READING PASSAGE Start Marker

SREBP-1 upregulates SOAT1 to promote tumor growth by preventing lipotoxicity.

Rapidly growing tumors require abundant supplies of cholesterol, but excess cholesterol can be cytotoxic. How cancer cells balance this demand while avoiding lipotoxicity remains unclear. Our study found that SOAT1, the enzyme that converts cholesterol into cholesteryl esters for storage in lipid droplets, is concurrently upregulated with SREBP-1, a master transcription factor that governs cholesterol uptake and biosynthesis across multiple cancer types. Mechanistically, SREBP-1 binds the SOAT1 promoter and transcriptionally activates its expression, coupling cholesterol acquisition with intracellular storage. Genetic silencing of SOAT1, while preserving SREBP-1 activity, resulted in the accumulation of free cholesterol and induced mitochondrial oxidative stress, impairing the growth of patient-derived organoids and xenografts from lung cancer and glioblastoma, the most lethal brain tumor, and significantly prolonging survival in preclinical mouse models. These findings reveal a dual role of SREBP-1 in controlling both cholesterol acquisition and storage to maintain cholesterol homeostasis, prevent lipotoxicity, and sustain tumor growth.

READING PASSAGE End Marker

EXERCISE DIRECTIONS
In the abstract on SREBP-1 and SOAT1, what does the enzyme SOAT1 convert cholesterol into? The material after this point has no connection to the abstract.

DATA PROVIDED Start Marker

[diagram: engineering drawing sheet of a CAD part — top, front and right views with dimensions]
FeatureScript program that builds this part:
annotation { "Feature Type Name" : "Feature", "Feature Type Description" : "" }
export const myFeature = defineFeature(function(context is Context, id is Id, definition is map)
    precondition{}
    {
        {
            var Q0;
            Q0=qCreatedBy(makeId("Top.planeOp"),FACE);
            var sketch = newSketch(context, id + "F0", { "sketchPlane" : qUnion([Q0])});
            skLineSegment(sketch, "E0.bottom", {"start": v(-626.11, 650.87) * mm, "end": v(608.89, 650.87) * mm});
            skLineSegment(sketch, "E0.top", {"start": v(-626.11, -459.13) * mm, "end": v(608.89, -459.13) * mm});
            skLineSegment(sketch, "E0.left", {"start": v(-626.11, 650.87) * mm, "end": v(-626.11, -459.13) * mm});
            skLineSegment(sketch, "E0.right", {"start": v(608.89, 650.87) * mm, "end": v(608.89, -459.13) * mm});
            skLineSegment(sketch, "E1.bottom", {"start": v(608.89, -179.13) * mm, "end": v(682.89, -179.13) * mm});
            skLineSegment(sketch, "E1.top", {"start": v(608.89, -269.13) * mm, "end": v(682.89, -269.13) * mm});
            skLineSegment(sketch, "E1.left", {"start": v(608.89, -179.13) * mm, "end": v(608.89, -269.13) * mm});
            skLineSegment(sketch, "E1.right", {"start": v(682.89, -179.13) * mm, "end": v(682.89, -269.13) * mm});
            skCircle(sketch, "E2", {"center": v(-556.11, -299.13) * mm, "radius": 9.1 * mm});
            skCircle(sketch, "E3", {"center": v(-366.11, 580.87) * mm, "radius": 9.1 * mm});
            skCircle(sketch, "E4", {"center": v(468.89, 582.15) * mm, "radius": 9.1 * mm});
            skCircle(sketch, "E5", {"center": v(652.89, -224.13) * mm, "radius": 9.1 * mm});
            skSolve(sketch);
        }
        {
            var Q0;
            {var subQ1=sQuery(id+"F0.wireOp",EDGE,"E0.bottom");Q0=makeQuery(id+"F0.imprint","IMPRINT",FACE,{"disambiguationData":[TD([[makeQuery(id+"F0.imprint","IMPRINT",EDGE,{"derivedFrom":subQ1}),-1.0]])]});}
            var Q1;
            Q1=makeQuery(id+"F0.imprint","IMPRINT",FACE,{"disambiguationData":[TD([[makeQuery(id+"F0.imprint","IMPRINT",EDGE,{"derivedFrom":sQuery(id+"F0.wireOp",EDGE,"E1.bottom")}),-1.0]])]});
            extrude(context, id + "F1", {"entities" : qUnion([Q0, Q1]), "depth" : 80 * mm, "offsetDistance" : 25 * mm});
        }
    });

DATA PROVIDED End Marker

ANSWER SECTION
Cholesteryl esters, which are stored in lipid droplets.